One of the saddest things that can happen to anyone, especially a young person, is to catch religion in the negative case. It makes one haughty and pious, and separates him from those of his own age whom he considers less righteous than himself and whom he might have helped.

“The famous battle of St. Vincent, fought between Britain and Spain in 1797, would have been won by the Spanish if it had not been for a young British naval officer named Nelson. Seeing that the gap in the Spanish line would be closed before the leading vessels in the British line could arrive to prevent it, he turned his own ship out of the line and sped into the fast closing opening. This maneuver was entirely unorthodox and would have subjected Nelson to a court martial if it had failed. But he dared to risk everything rather than play safe. It is the great forward thrust that wins the victory, and not the negative impulse which prefers security. Amazingly little gets accomplished by negative virtue.” (G. Kennedy, The Parables — p. 40)

Finally, I think Jesus is saying to us in this two sentence parable of the Empty House and this is so pertinent for us as we search for the meaning of our slogan for Interdenominational Youth Week — “Filling the Emptiness”:  I think He is saying: “Any personality which is filled, even to seven times its fullness with something which does not rightfully belong there, is still empty, haunted, spooked. There are all sorts of fillings with which human nature stuffs itself — which never satisfy. They are not the rightful tenants. They do not belong there.”

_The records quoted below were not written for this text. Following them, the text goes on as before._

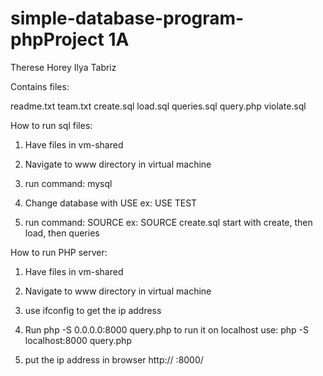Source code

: # simple-database-program-phpProject 1A
Therese Horey
Ilya Tabriz


Contains files:

readme.txt
team.txt
create.sql
load.sql
queries.sql
query.php
violate.sql


How to run sql files:

1) Have files in vm-shared

2) Navigate to www directory in virtual machine

3) run command: mysql

4) Change database with USE <database>
   ex: USE TEST

5) run command: SOURCE <filename>
   ex: SOURCE create.sql
   start with create, then load, then queries



How to run PHP server:

1) Have files in vm-shared

2) Navigate to www directory in virtual machine

3) use ifconfig to get the ip address

4) Run php -S 0.0.0.0:8000 query.php
   to run it on localhost use: php -S localhost:8000 query.php

5) put the ip address in browser http:// <IP address> :8000/

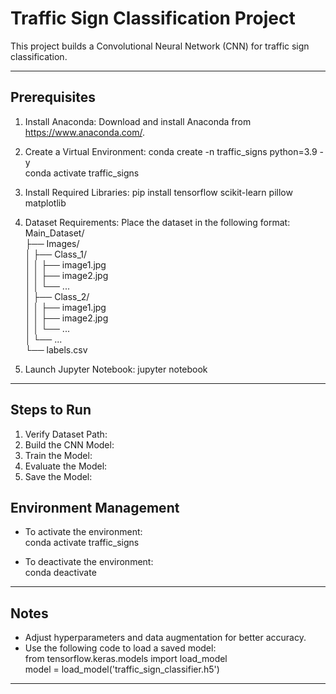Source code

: # Traffic Sign Classification Project

This project builds a Convolutional Neural Network (CNN) for traffic sign classification.

---

## Prerequisites

1. Install Anaconda:
   Download and install Anaconda from https://www.anaconda.com/.

2. Create a Virtual Environment:
   conda create -n traffic_signs python=3.9 -y  
   conda activate traffic_signs  

3. Install Required Libraries:
   pip install tensorflow scikit-learn pillow matplotlib  

4. Dataset Requirements:
   Place the dataset in the following format:  
   Main_Dataset/  
   ├── Images/  
   │   ├── Class_1/  
   │   │   ├── image1.jpg  
   │   │   ├── image2.jpg  
   │   │   └── ...  
   │   ├── Class_2/  
   │   │   ├── image1.jpg  
   │   │   ├── image2.jpg  
   │   │   └── ...  
   │   └── ...  
   └── labels.csv  

5. Launch Jupyter Notebook:
   jupyter notebook  

---

## Steps to Run

1. Verify Dataset Path:   
2. Build the CNN Model:  
3. Train the Model:  
4. Evaluate the Model:   
5. Save the Model:  
 
## Environment Management

- To activate the environment:  
   conda activate traffic_signs  

- To deactivate the environment:  
   conda deactivate  

---

## Notes

- Adjust hyperparameters and data augmentation for better accuracy.  
- Use the following code to load a saved model:  
   from tensorflow.keras.models import load_model  
   model = load_model('traffic_sign_classifier.h5')  

---
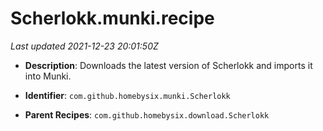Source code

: # Scherlokk.munki.recipe

_Last updated 2021-12-23 20:01:50Z_

- **Description**: Downloads the latest version of Scherlokk and imports it into Munki.

- **Identifier**: `com.github.homebysix.munki.Scherlokk`

- **Parent Recipes**: `com.github.homebysix.download.Scherlokk`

No matter how many buckets full of pie meringue a hungry man eats, he is still not satisfied. The aching emptiness of his hunger remains. Our human emptiness is filled by God indeed, the whole testimony of the Bible makes it clear that ultimately there is no substitute for Him. He only is the rightful tenant of the House of Man’s Soul.

The cure for the vacuity and emptiness of contemporary living can never be found in just another new thrill for leisure time activity, nor a more worthwhile reading list, nor the cultivation of companions who really think, nor participation in artistic creations.

The filling of the human emptiness must begin with God, His presence, His indwelling power and peace, or the aching void will not be filled.

The trouble with man is that “he would rather receive salvation from God, than receive God as salvation.”

“But God will not force the door to enter in,” says George MacDonald. “He may send a tempest about the house; the wind of his astonishment may burst doors and windows, yea, shake the house to the foundations; but not then, not so, will He enter. He watches to see the door move from within. Every tempest is but an assault in the siege of His love. The terror of God is but the other side of His love. It is love outside that would be inside, love that knows the house is no house, only a place, until He enters.”

“Thomas Calhoun Walker was born a slave in 1862. He had everything against him but he grew up to become a fine lawyer and an outstanding citizen. After freedom came, the family lived in a little shack and knew extreme poverty. Walker remembers being awakened in the morning by his father praying with such earnestness that he almost shouted. “O God,” he would plead, “please take care of my children, because I don’t know how.”

This is a prayer with universal meaning and it goes to the center of the essential situation. None of us knows enough to take care of our children, our brethren, ourselves. We cannot deal with the emptiness of the human heart. But the One who warned us of the danger also promises to fill us with power and assurance.